__Exercise details__
Repeat each entry below exactly as it stands.

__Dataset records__
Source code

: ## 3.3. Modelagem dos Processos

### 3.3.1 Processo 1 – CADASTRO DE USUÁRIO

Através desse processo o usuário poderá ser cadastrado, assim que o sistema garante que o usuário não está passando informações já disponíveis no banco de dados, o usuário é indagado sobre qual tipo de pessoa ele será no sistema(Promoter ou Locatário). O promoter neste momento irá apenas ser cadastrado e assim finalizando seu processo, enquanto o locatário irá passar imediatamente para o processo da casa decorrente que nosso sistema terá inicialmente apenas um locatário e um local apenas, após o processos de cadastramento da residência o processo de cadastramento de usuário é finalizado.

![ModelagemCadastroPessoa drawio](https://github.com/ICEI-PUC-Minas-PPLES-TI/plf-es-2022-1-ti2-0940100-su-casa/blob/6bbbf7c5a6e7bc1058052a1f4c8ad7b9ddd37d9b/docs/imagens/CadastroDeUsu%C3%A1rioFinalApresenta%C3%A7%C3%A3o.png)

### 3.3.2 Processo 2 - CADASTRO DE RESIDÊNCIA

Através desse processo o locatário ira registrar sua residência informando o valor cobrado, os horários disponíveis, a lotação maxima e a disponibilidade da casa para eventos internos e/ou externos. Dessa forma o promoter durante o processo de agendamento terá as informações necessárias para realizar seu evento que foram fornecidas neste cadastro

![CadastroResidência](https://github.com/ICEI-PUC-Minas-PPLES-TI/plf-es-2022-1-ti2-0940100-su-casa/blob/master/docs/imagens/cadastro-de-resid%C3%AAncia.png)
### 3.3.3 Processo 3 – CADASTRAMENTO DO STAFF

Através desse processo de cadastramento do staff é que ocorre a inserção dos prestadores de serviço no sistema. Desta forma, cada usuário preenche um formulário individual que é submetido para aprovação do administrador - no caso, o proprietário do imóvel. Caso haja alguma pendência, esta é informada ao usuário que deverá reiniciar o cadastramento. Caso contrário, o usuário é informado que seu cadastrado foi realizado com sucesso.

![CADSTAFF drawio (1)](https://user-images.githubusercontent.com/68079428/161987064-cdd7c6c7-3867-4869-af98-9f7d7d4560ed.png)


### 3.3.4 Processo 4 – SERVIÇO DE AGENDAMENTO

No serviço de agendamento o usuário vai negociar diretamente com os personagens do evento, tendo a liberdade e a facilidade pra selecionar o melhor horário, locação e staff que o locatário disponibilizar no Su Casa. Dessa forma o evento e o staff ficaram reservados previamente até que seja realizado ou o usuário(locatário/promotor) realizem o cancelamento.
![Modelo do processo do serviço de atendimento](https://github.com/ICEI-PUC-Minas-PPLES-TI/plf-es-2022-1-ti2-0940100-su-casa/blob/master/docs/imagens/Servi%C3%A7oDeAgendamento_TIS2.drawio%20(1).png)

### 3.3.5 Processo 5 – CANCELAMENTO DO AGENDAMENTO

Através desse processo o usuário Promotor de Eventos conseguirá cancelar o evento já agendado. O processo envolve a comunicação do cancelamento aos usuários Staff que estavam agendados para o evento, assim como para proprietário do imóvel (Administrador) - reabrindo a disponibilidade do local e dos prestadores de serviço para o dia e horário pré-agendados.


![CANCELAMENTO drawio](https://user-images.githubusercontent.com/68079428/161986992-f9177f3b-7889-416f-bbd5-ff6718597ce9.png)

__Answer box__
Source code

: ## 3.3. Modelagem dos Processos

### 3.3.1 Processo 1 – CADASTRO DE USUÁRIO

Através desse processo o usuário poderá ser cadastrado, assim que o sistema garante que o usuário não está passando informações já disponíveis no banco de dados, o usuário é indagado sobre qual tipo de pessoa ele será no sistema(Promoter ou Locatário). O promoter neste momento irá apenas ser cadastrado e assim finalizando seu processo, enquanto o locatário irá passar imediatamente para o processo da casa decorrente que nosso sistema terá inicialmente apenas um locatário e um local apenas, após o processos de cadastramento da residência o processo de cadastramento de usuário é finalizado.

![ModelagemCadastroPessoa drawio](https://github.com/ICEI-PUC-Minas-PPLES-TI/plf-es-2022-1-ti2-0940100-su-casa/blob/6bbbf7c5a6e7bc1058052a1f4c8ad7b9ddd37d9b/docs/imagens/CadastroDeUsu%C3%A1rioFinalApresenta%C3%A7%C3%A3o.png)

### 3.3.2 Processo 2 - CADASTRO DE RESIDÊNCIA

Através desse processo o locatário ira registrar sua residência informando o valor cobrado, os horários disponíveis, a lotação maxima e a disponibilidade da casa para eventos internos e/ou externos. Dessa forma o promoter durante o processo de agendamento terá as informações necessárias para realizar seu evento que foram fornecidas neste cadastro

![CadastroResidência](https://github.com/ICEI-PUC-Minas-PPLES-TI/plf-es-2022-1-ti2-0940100-su-casa/blob/master/docs/imagens/cadastro-de-resid%C3%AAncia.png)
### 3.3.3 Processo 3 – CADASTRAMENTO DO STAFF

Através desse processo de cadastramento do staff é que ocorre a inserção dos prestadores de serviço no sistema. Desta forma, cada usuário preenche um formulário individual que é submetido para aprovação do administrador - no caso, o proprietário do imóvel. Caso haja alguma pendência, esta é informada ao usuário que deverá reiniciar o cadastramento. Caso contrário, o usuário é informado que seu cadastrado foi realizado com sucesso.

![CADSTAFF drawio (1)](https://user-images.githubusercontent.com/68079428/161987064-cdd7c6c7-3867-4869-af98-9f7d7d4560ed.png)


### 3.3.4 Processo 4 – SERVIÇO DE AGENDAMENTO

No serviço de agendamento o usuário vai negociar diretamente com os personagens do evento, tendo a liberdade e a facilidade pra selecionar o melhor horário, locação e staff que o locatário disponibilizar no Su Casa. Dessa forma o evento e o staff ficaram reservados previamente até que seja realizado ou o usuário(locatário/promotor) realizem o cancelamento.
![Modelo do processo do serviço de atendimento](https://github.com/ICEI-PUC-Minas-PPLES-TI/plf-es-2022-1-ti2-0940100-su-casa/blob/master/docs/imagens/Servi%C3%A7oDeAgendamento_TIS2.drawio%20(1).png)

### 3.3.5 Processo 5 – CANCELAMENTO DO AGENDAMENTO

Através desse processo o usuário Promotor de Eventos conseguirá cancelar o evento já agendado. O processo envolve a comunicação do cancelamento aos usuários Staff que estavam agendados para o evento, assim como para proprietário do imóvel (Administrador) - reabrindo a disponibilidade do local e dos prestadores de serviço para o dia e horário pré-agendados.


![CANCELAMENTO drawio](https://user-images.githubusercontent.com/68079428/161986992-f9177f3b-7889-416f-bbd5-ff6718597ce9.png)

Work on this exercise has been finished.